Não havia a expectativa da chegada regular de suprimentos, até porque as viagens, nesse tempo, eram difíceis. Portanto, para o sustento diário, era preciso contar com o trabalho das próprias mãos e com a ajuda dos índios catecúmenos. Qualquer coisa diferente disso era vista como excepcional. Combatendo a escravização de indígenas, os missionários eram considerados por colonizadores como um entrave aos seus projetos de enriquecimento rápido, de modo que, entre a gente de origem europeia que se estabelecia na América, apenas os mais devotos estavam dispostos a cooperar com o sustento dos padres para a manutenção de reduções.
Se quisermos saber como viviam os missionários nas reduções do Guayrá, devemos ir aos documentos deixados pelos próprios padres. A título de exemplo, veremos aqui o relato feito pelo jesuíta Antonio Ruiz de Montoya (²), por ocasião de uma visita aos padres José Cataldino e Simon Masseta na Redução de Nossa Senhora de Loreto (³):
"Cheguei à redução de Nossa Senhora de Loreto desejando ver aqueles dois homens notáveis, o padre José e o padre Simon. Encontrei-os pobríssimos, mas ricos de alegria. Por causa dos remendos, não era possível distinguir o tecido principal de suas roupas. Os sapatos, que haviam trazido do Paraguai, estavam remendados com pedaços de pano que cortavam da borda das sotainas." (⁴)
Isto quanto ao vestuário. Quanto à alimentação:
"O principal sustento eram batatas, bananas, raízes de mandioca [...]. A necessidade nos obrigou a semear com nossas mãos o trigo necessário às hóstias." (⁵)
A vida na América do Sul, nesses tempos, não era, portanto, muito parecida com tirar férias no paraíso. Se podemos crer no testemunho de Montoya, outro jesuíta, o padre Martin Urtazun, também missionário, veio a morrer, algum tempo depois, em consequência de severa desnutrição. Era já o Século XVII. No centênio precedente, entre os colonizadores que acompanharam D. Pedro de Mendoza na fundação de Buenos Aires, muitos morreram de fome. Os jesuítas talvez morressem com os olhos na eternidade. Para os "conquistadores" da América, porém, os reveses da vida colonial eram uma amarga decepção.
(1) Aqui, leitores, analisamos os fatos de que temos conhecimento através de documentos históricos. Não é intenção deste blog estabelecer juízo de valor em relação à catequese de indígenas.

_TAREFA_
Segundo o trecho sobre as reduções do Guayrá, por que os missionários dependiam do próprio trabalho e da ajuda dos índios catecúmenos para o sustento diário? Responda em uma a três frases.

_AMOSTRA DOS DADOS_
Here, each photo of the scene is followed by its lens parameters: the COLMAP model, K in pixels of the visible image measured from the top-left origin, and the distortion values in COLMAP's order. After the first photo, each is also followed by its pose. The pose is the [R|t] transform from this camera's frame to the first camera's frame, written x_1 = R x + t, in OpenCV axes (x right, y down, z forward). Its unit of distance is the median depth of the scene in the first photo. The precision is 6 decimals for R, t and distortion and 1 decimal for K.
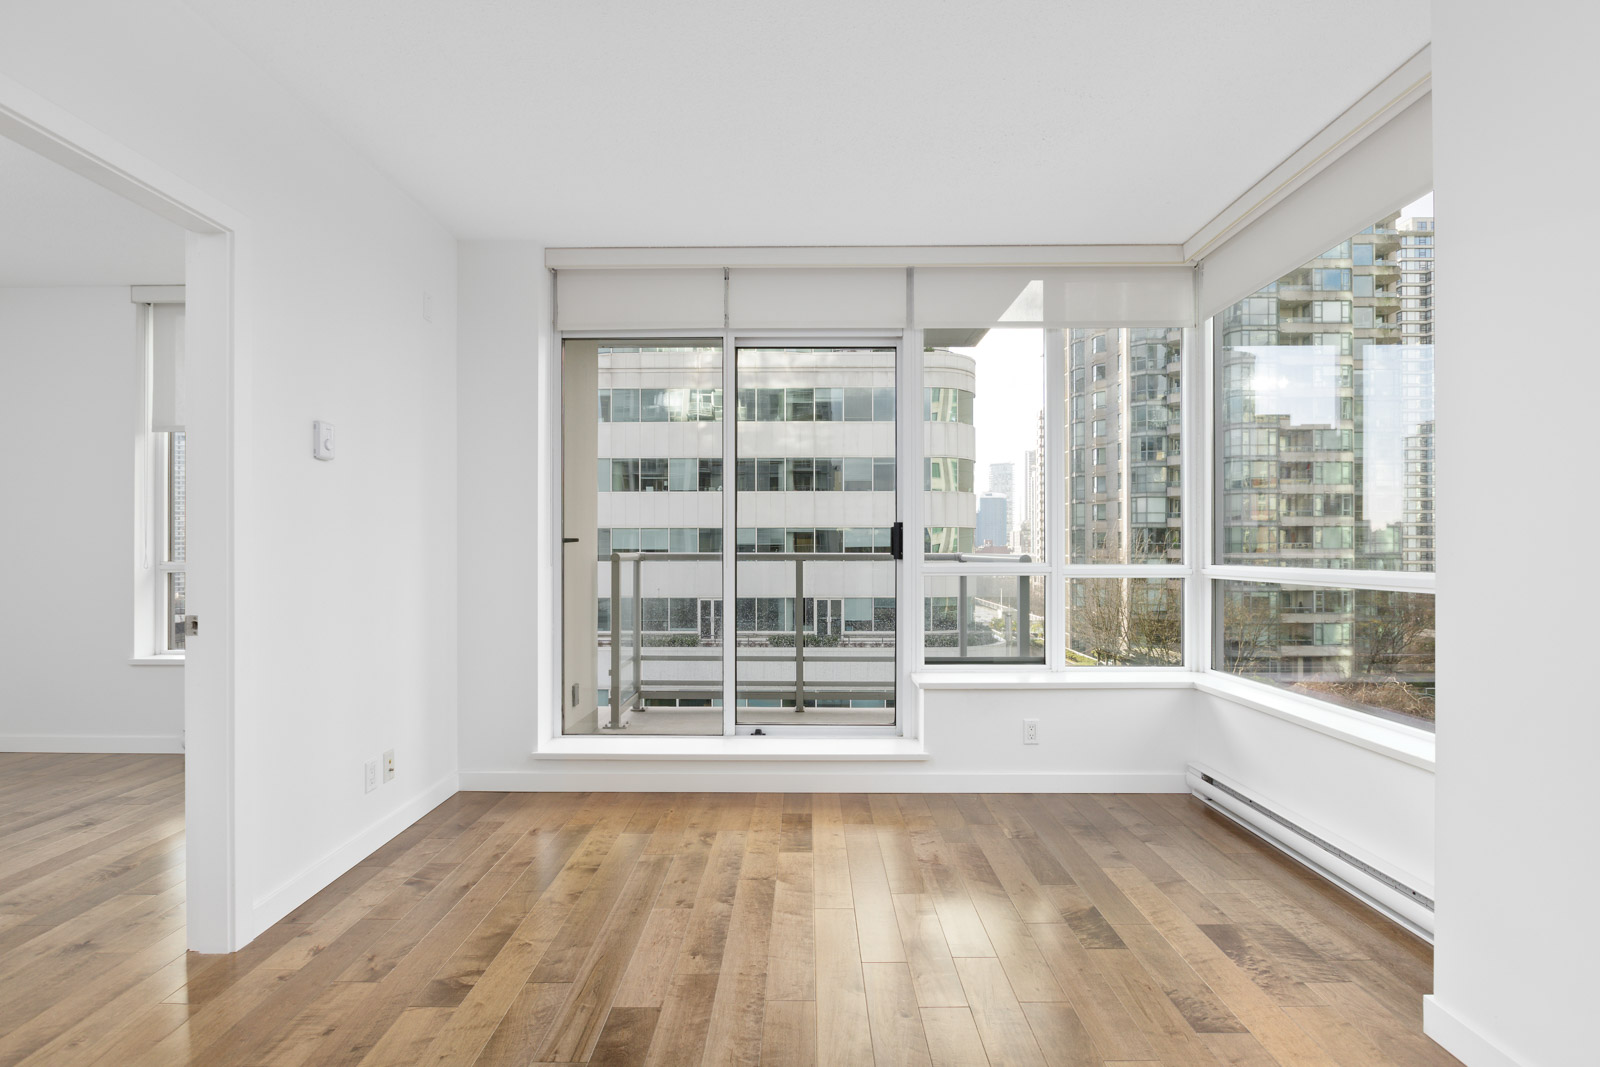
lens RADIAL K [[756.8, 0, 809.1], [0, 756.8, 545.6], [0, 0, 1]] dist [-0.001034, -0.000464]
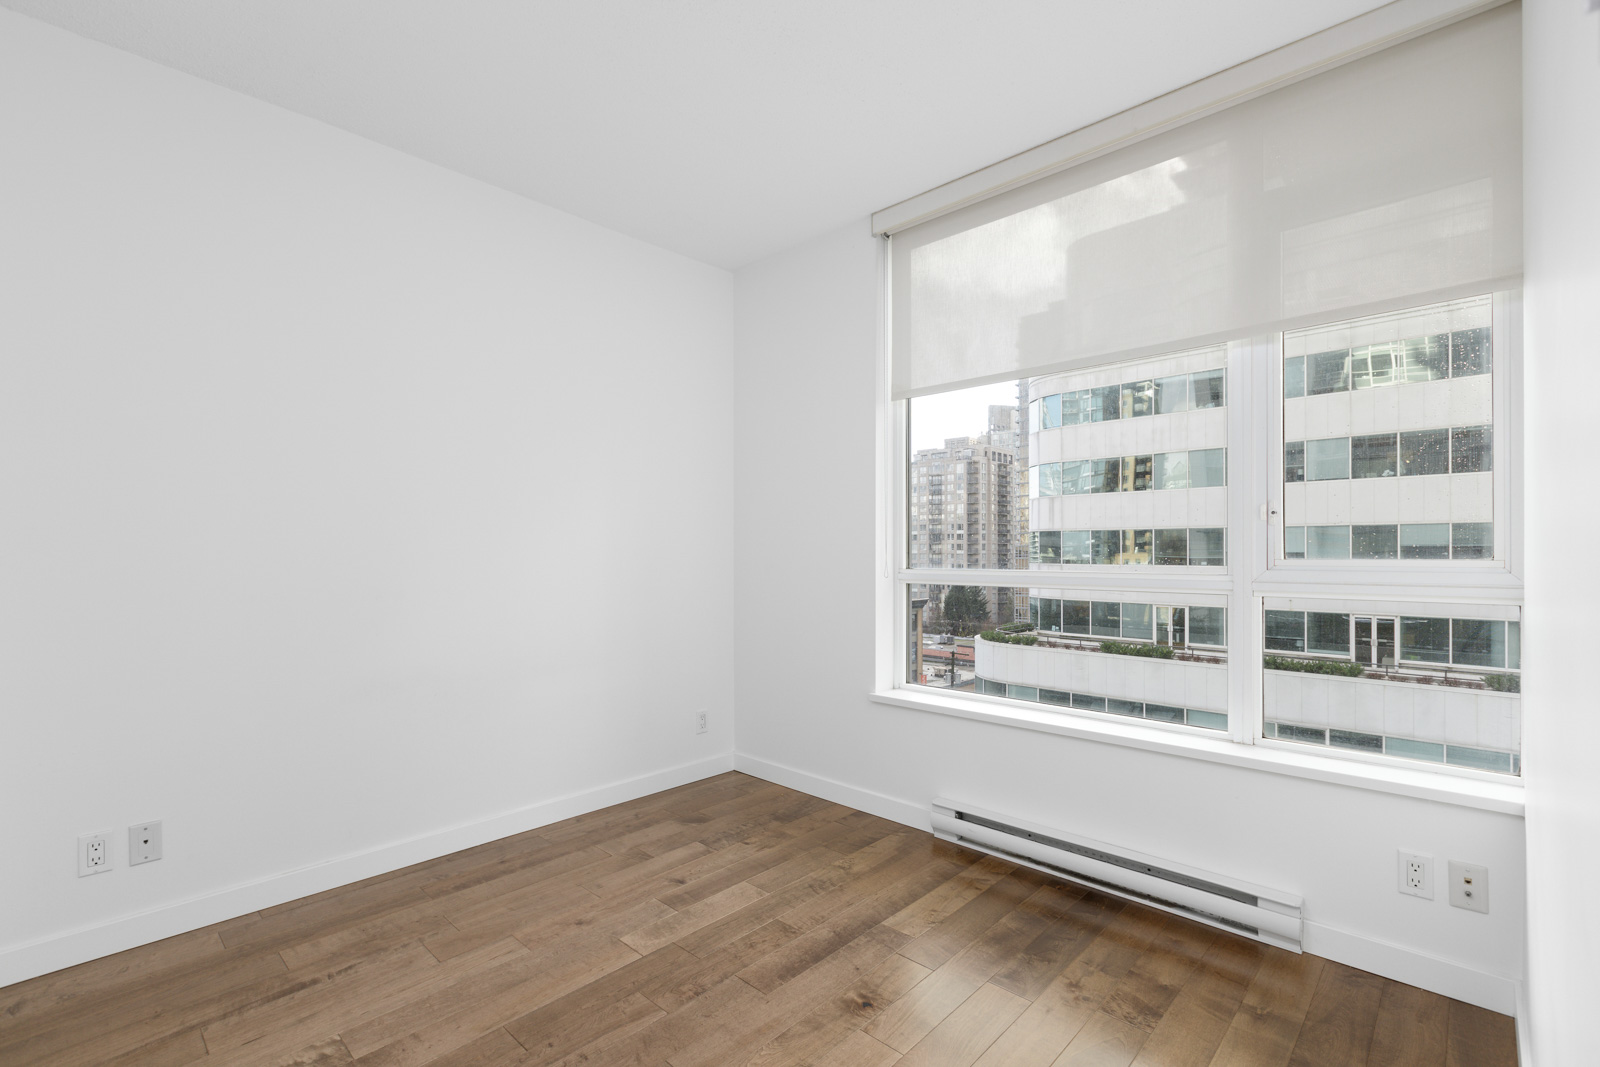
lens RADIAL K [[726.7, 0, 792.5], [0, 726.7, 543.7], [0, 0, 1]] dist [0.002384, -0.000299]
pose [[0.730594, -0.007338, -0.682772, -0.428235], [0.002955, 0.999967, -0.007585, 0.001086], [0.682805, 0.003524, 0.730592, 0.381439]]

_RESULTADO_
Não se esperava que os suprimentos chegassem com regularidade, porque as viagens eram difíceis naquele tempo. Além disso, os colonizadores viam os missionários como um entrave ao enriquecimento rápido, já que eles combatiam a escravização de indígenas. Por isso, entre os europeus, só os mais devotos se dispunham a ajudar no sustento dos padres.